#### Material shown ####

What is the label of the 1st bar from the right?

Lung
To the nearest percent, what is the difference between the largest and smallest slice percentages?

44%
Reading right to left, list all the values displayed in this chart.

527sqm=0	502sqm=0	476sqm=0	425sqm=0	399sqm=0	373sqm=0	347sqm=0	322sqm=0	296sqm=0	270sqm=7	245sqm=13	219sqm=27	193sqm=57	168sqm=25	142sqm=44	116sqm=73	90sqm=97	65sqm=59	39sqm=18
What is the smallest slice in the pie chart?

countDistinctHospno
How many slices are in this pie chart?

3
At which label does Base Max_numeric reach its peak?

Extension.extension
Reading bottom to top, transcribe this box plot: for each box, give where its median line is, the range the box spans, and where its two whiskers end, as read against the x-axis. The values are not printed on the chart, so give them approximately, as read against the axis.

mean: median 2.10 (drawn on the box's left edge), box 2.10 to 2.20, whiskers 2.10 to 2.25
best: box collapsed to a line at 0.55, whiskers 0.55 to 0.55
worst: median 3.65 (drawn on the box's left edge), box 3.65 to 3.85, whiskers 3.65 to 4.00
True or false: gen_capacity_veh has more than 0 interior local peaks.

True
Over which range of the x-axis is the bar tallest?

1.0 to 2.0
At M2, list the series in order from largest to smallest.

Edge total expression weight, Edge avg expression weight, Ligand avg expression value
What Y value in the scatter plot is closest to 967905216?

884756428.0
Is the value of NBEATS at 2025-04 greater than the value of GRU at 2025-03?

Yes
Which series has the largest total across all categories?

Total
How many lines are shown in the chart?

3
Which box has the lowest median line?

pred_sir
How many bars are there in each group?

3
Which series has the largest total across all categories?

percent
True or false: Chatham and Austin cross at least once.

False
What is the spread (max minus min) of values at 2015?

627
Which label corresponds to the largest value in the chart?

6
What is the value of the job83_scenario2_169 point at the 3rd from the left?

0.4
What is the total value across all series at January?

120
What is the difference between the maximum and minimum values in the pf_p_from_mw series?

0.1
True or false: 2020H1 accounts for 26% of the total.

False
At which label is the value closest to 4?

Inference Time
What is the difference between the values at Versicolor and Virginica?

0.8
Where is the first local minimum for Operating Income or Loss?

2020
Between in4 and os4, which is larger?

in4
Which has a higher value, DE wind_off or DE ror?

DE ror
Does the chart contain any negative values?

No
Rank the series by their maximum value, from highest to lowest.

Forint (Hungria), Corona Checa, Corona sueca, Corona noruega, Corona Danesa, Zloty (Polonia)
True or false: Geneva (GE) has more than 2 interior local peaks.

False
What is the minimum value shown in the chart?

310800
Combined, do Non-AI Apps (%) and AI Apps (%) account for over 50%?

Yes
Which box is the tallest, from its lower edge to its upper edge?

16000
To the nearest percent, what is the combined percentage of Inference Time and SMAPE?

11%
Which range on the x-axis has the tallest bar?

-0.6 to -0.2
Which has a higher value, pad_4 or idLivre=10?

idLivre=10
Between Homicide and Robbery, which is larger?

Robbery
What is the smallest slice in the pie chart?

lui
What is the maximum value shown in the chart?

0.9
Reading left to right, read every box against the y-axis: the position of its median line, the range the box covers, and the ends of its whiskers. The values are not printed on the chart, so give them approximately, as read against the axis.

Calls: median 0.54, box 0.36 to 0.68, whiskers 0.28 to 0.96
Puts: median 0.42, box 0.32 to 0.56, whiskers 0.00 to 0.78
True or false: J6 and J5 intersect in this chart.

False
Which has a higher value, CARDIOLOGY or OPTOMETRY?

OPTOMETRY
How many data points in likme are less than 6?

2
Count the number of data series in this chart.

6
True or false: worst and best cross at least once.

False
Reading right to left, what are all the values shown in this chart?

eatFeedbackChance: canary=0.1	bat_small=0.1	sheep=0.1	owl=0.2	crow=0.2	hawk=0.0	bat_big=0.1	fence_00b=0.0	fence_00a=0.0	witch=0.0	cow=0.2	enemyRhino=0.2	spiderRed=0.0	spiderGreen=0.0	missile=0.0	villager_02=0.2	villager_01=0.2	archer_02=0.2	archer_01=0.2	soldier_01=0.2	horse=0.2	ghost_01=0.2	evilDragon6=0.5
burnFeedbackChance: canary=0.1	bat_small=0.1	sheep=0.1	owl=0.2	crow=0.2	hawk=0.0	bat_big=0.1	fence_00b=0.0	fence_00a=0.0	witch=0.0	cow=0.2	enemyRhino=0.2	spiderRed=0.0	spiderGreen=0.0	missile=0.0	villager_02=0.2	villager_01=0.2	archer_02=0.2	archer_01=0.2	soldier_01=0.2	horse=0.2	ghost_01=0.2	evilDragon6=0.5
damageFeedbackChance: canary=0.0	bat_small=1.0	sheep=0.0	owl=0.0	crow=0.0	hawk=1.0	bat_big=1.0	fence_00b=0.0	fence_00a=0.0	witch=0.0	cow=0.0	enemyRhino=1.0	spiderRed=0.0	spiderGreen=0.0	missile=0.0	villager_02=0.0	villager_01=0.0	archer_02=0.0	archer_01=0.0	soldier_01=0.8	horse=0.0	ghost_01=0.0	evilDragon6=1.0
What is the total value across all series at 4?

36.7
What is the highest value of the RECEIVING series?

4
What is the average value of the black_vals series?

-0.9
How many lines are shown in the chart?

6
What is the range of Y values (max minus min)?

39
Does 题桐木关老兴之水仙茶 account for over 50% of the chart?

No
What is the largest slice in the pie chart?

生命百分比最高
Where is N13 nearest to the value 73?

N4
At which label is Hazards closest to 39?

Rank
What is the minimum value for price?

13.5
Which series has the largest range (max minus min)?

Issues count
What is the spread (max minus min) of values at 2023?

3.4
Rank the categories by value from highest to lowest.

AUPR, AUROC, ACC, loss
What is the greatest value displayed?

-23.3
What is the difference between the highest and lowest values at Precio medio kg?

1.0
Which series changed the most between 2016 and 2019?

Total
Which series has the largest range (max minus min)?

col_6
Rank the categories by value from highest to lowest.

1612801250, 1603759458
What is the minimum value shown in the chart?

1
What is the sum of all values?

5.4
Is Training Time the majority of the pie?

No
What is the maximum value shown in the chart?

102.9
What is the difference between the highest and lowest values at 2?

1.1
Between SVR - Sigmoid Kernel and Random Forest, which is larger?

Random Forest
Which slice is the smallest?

####

» What is needed
Gather every line from the rows above that contains the word "minus", and copy each one in full.

» Your solution
What is the spread (max minus min) of values at 2015?
What is the range of Y values (max minus min)?
Which series has the largest range (max minus min)?
What is the spread (max minus min) of values at 2023?
Which series has the largest range (max minus min)?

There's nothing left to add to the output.